IJA selects Mary Hudetz as 2024 Richard LaCourse Award for Investigative Journalism recipient

Hudetz to be recognized during 2024 Indigenous Media Awards Banquet July 27

NORMAN, Okla. — The Indigenous Journalists Association (IJA) has selected ProPublica reporter Mary Hudetz (Apsaalooke/Crow) as the recipient of the 2024 Richard LaCourse Award for Investigative Journalism, which recognizes groundbreaking work by journalists that creatively use digital tools in the role of community watchdog. Special consideration is given to journalism that helps a community understand and address important issues.

The committee selected Hudetz for her work with ProPublica’s The Repatriation Project – The Delayed Return of Native Remains. The project highlights how museums and universities have actively fought against repatriating Native American remains and sacred objects plundered over centuries. As a result of this reporting, American museums and universities repatriated more remains and objects to tribal nations in 2023 than any year in the three decades since NAGPRA’s passage.

“The Repatriation Project by Mary Hudetz and her team has had rippling effects at the institutional level down to Indigenous communities and peoples, which sets the bar for future investigative work and redefines what it means to make an impact,” said IJA Vice President Jourdan Bennett-Begaye (Diné). 

Hudetz is based in Albuquerque, N.M., where she writes about Indigenous communities. She grew up in Montana and is a past president of the Indigenous Journalists Association. Previously, she was a reporter for the Seattle Times and Associated Press. 

As a member of the Seattle Times’ investigative team, she helped lead coverage of COVID-19’s spread inside the Life Care Center of Kirkland nursing home, site of the nation’s first known coronavirus outbreak. That work was selected as a finalist for breaking news awards from the Scripps Howard Foundation and Investigative Reporters and Editors.

At the AP, her reporting with colleagues on cases of missing and murdered Indigenous women won several awards, including a Dori J. Maynard Award for Justice in Journalism from the News Leaders Association. 

Hudetz would like to also highlight her team members Graham Lee Brewer, Logan Jaffe and Ash Ngu contributions to ProPublica’s The Repatriation Project – The Delayed Return of Native Remains.

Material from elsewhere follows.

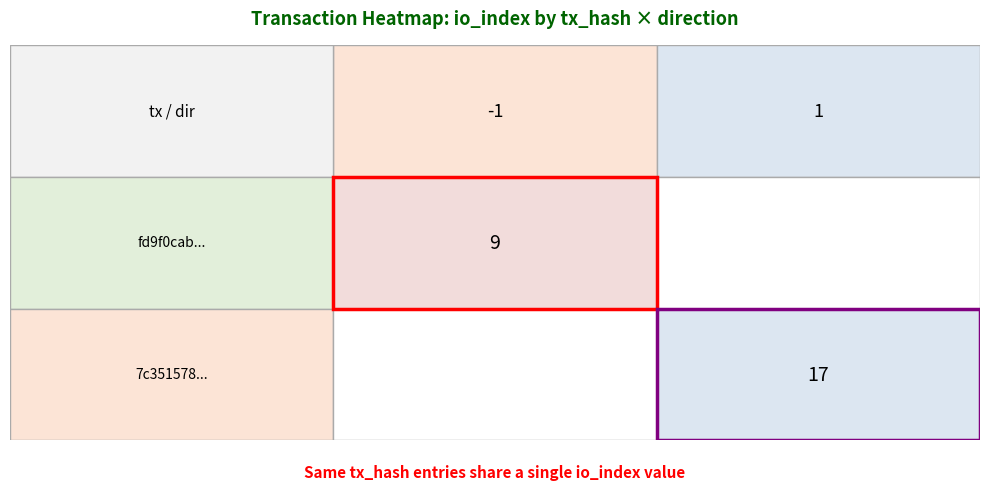

True or false: fd9f0cab5fde56bbc7fa78d4da7f37ffedcf8dd has a value of 0 at direction.

False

Graham Lee Brewer is a national writer covering Indigenous  communities at the Associated Press. He previously worked for NBC News, and his reporting has appeared in the New York Times, NPR, and Rolling Stone. He is a former president of the Indigenous Journalists Association, and a member of the Cherokee Nation.

Logan Jaffe is a reporter for newsletters at ProPublica. She came to ProPublica by way of The New York Times and Chicago Public Media (WBEZ). She was the multimedia producer for WBEZ’s Curious City, a journalism project fueled by community questions about Chicago, and previously an embedded mediamaker with The New York Times’ Race/Related newsletter in collaboration with the documentary showcase POV. Her local reporting, including an investigation into an Illinois sundown towns, earned her multiple Peter Lisagor Awards from the Chicago Headline Club. Jaffe is also pursuing a master’s degree in public history from Loyola University Chicago.

Ash Ngu was a reporter, designer and developer with ProPublica’s news apps team. They previously worked at The New York Times and The Pudding. 

Hudetz will be recognized during the 2024 Indigenous Media Awards Banquet on Saturday, July 27 as part of the 2024 Indigenous Media Conference at the Omni Hotel in downtown Oklahoma City.

The IJA Special Awards Committee is composed of board representatives, members and past awardees. Hudetz was not involved in the 2023 review process.